The Legislature was clearly interested in raising that height limit when it ordered the report in the first place.

“Many European countries allow buildings with single staircases and have better records on fire safety than the United States,” said Assemblymember Alex Lee, a Milpitas Democrat, urging a “yes” vote on his bill in the summer of 2023. “I believe having the Fire Marshal conduct the study will start the conversation about leveraging existing fire and emergency response technologies and strategies to maximize housing projects.” 

Local fire marshals, fire chiefs and fire fighting unions have, by and large, opposed easing staircase requirements in the building code wherever they’ve been proposed. 

The final report is likely to disappoint either those organized fire services, a politically powerful constituency, or “Yes In My Backyard” advocates that have found an ally in Gov.

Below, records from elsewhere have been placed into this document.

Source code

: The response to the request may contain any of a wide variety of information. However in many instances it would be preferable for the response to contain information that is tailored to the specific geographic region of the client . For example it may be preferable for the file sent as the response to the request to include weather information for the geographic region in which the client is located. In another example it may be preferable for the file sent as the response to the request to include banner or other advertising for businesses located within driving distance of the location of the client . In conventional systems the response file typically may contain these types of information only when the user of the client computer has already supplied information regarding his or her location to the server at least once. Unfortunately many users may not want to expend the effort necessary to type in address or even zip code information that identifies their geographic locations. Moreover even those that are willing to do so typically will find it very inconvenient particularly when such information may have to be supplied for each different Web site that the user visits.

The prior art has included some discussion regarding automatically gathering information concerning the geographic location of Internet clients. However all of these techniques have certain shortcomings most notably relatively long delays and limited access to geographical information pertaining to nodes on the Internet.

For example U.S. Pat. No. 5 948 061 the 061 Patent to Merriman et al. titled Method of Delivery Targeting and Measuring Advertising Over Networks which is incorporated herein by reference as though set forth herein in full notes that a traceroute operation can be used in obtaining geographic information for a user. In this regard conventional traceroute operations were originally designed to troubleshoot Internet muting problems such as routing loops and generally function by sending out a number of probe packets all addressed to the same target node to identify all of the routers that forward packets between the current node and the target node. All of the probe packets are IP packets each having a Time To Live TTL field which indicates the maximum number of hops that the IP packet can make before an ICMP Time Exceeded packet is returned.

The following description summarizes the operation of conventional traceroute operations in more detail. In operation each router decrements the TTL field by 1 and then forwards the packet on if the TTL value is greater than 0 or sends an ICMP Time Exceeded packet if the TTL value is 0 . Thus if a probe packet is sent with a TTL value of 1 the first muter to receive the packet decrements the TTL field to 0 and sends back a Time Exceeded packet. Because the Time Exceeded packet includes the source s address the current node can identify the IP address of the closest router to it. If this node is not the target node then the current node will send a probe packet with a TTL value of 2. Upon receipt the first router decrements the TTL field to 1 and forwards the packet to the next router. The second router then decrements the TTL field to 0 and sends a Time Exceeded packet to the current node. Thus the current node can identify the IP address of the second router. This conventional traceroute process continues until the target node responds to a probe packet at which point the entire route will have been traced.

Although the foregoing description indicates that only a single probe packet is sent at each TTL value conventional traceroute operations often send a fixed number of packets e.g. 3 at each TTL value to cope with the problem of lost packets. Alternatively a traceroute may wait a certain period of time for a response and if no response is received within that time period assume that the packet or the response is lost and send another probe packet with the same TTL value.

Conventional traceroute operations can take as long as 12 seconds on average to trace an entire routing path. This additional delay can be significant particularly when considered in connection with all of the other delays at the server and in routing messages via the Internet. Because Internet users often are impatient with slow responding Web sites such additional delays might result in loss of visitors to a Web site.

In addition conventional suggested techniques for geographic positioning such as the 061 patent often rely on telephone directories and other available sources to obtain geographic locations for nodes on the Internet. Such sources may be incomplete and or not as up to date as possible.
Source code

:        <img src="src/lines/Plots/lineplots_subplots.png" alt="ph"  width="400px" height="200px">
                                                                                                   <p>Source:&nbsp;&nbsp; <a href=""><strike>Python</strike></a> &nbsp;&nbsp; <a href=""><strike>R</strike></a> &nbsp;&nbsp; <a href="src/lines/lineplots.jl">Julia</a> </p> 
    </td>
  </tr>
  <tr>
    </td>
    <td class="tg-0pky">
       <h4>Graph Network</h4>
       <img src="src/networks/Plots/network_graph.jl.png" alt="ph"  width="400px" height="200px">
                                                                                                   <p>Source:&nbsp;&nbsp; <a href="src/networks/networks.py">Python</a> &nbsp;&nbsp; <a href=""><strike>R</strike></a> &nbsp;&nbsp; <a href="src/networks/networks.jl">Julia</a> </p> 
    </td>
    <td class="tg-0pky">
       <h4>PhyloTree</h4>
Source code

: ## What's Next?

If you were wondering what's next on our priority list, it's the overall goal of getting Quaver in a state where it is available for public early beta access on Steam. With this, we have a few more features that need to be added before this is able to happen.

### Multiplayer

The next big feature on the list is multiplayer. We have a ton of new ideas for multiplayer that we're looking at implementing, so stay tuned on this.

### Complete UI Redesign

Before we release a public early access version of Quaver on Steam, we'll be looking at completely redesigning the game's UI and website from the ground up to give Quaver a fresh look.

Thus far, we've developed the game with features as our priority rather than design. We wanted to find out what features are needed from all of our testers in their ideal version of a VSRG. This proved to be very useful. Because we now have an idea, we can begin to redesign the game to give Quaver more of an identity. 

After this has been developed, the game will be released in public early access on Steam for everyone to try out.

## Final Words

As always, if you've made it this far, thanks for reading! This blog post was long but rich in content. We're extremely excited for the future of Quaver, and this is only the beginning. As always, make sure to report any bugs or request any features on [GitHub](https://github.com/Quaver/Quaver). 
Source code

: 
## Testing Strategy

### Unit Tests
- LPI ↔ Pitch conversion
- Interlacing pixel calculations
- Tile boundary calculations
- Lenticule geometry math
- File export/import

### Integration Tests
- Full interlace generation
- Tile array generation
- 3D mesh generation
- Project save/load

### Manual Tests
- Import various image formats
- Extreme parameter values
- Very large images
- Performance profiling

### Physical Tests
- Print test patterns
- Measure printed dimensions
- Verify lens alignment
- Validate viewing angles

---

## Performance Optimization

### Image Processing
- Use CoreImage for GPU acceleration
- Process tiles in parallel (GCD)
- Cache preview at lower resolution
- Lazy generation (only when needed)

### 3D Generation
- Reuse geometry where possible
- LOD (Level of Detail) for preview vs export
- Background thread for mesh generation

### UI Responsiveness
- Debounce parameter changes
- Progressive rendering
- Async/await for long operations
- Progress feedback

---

Gavin Newsom. 

A draft version of the report circulated among stakeholders in late October included a half-hearted endorsement of a change to the state building code. If the State Fire Marshal recommends new policy, the draft reads, the change should only be from a three-story maximum up to four. Any new four story single-stair structures should also be restricted in size and abide by a number of other added safety-oriented restrictions, the report added.

Culver City, west of downtown Los Angeles, passed a single-stair ordinance last year to nix the second-stair requirement in certain apartment buildings up to six stories. Six stories is also the cut-off in the four other jurisdictions that go above three: New York City, Seattle, Honolulu and Portland, Oregon.

The draft report, which is not final, also went out of its way to emphasize “the near unanimous feedback from California Fire Departments who are opposed to permitting single-exit stairway construction … greater than 3 stories.”

Whenever it is finalized and published, the report won’t have the force of law. But should state legislators opt to take up the issue in the future, its final recommendations are likely to carry weight with undecided lawmakers.